I take a long walk every day. There are many routes to explore in Oxford, especially along the Thames. My favorite encompasses Iffley Village, a quaint village with thatched-roof cottages just 10 minutes from me.
Iffley’s Church of St Mary the Virgin was built in 1160. It’s unusual looking for an English church. If you want to read why, here you go.
I was fortunate to get inside before everything shut down. It’s tiny. I admired the modern stained-glass windows.
They had a blind organist for 40 years!
The vicar was setting out prayer books on the benches.
“Can I ask a dumb question? How do I tell if a church is Church of England or Catholic?”
I noticed he didn’t say, “That’s not a dumb question.”
“Look for things that are missing,” he said. “No images of Mary. No stations of the cross, no holy water fonts.
“But the main factor is the age. Anything built before the dissolution of the monasteries by Henry VIII around 1540 is going to be C of E. Catholic churches all relatively new, because they were banned for over 200 years, until the late 18th Century.”
I know this has nothing to do with Coronavirus and that’s kind of the point. I am looking for other things to keep my mind occupied and at peace, but things that don’t require a lot of concentration.
I walked around Iffley yesterday. This sign greeted me at the gate.
The church is closed now so I sat in the churchyard. It was quiet before but now it was silent except for the birds, which I had not noticed before. No airplanes overhead, no street traffic. For a jarring moment I felt like I was in a movie set in the 1910s.

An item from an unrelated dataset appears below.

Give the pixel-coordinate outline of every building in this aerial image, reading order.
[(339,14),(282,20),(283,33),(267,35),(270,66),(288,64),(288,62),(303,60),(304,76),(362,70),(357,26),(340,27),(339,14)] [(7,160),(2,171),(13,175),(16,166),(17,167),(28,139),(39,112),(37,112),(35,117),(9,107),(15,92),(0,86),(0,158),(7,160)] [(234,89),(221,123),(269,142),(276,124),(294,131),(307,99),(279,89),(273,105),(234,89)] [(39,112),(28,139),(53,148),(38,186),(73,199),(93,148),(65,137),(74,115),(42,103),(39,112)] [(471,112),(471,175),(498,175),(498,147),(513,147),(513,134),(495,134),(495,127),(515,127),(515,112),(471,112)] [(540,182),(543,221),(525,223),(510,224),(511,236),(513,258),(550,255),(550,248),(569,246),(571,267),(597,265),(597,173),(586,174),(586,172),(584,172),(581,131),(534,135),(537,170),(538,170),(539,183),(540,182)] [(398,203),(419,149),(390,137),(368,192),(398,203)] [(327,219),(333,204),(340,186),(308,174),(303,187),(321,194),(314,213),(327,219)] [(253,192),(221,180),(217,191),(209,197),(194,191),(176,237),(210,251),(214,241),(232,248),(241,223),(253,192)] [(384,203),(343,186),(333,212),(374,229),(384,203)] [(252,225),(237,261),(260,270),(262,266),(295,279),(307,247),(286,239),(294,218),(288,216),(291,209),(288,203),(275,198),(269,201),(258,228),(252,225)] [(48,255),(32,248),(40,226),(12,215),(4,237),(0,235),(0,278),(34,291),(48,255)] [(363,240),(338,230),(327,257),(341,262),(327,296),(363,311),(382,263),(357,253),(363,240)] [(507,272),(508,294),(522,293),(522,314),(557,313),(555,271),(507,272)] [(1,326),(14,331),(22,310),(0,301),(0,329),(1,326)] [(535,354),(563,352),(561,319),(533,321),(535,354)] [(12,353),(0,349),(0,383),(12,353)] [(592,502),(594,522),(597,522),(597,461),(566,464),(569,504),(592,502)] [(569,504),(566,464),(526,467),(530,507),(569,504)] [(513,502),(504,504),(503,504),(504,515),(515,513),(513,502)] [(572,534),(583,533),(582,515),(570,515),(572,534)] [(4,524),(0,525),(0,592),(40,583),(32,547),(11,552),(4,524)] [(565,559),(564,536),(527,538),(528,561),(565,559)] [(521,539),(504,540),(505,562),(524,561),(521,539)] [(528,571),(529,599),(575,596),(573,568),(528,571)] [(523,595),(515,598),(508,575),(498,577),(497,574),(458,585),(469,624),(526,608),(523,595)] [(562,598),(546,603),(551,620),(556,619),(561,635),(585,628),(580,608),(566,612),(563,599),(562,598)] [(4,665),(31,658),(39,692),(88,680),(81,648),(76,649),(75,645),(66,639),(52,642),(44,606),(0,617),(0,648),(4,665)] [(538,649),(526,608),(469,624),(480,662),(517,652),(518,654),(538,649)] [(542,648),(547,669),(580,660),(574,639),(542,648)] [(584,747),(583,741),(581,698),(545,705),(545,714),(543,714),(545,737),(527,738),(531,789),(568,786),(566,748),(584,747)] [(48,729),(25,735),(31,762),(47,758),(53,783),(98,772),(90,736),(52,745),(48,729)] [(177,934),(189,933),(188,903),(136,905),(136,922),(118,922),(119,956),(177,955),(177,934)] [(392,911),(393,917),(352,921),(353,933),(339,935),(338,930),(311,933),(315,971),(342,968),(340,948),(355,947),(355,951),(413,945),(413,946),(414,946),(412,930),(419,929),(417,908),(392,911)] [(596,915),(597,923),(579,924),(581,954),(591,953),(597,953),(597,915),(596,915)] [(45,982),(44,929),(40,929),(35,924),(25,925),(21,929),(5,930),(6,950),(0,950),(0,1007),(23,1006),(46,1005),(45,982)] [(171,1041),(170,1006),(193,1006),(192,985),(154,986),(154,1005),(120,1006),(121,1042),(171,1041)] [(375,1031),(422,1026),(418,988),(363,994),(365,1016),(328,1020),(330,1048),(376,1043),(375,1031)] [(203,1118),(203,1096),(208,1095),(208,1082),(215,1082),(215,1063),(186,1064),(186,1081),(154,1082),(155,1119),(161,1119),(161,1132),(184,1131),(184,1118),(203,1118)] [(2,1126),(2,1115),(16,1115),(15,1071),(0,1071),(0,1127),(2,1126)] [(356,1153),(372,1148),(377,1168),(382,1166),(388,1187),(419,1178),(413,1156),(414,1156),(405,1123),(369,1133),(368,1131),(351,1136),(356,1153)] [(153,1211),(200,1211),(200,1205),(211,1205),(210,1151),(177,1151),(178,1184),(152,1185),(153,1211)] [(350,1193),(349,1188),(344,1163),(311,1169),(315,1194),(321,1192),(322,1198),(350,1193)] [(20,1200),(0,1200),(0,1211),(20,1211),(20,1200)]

I walked around the church, looking up, and saw this Where the Wild Things Are face for the first time.
Back in the street, I stopped to admire a classic Morris Minor. It’s much smaller than a Mini Cooper.
I stepped into the tiny community shop, surprised it was open. The elderly lady at the till seemed nervous; was that sheen of sweat on her brow a symptom of the virus!? Another woman appeared in the doorway, looked at me, and asked, “Do you have a guardian?”
I panicked. Did I look like I needed a guardian?! Was the government coming to take me away and lock me up? I rushed out of the shop, then I realized she was looking for The Guardian newspaper and she had thought I worked there.
Thankfully this was steps away, and restored my sense of humor.
I snatched the toilet paper.
Let’s all try to notice things around us—beautiful, strange, and ab fab.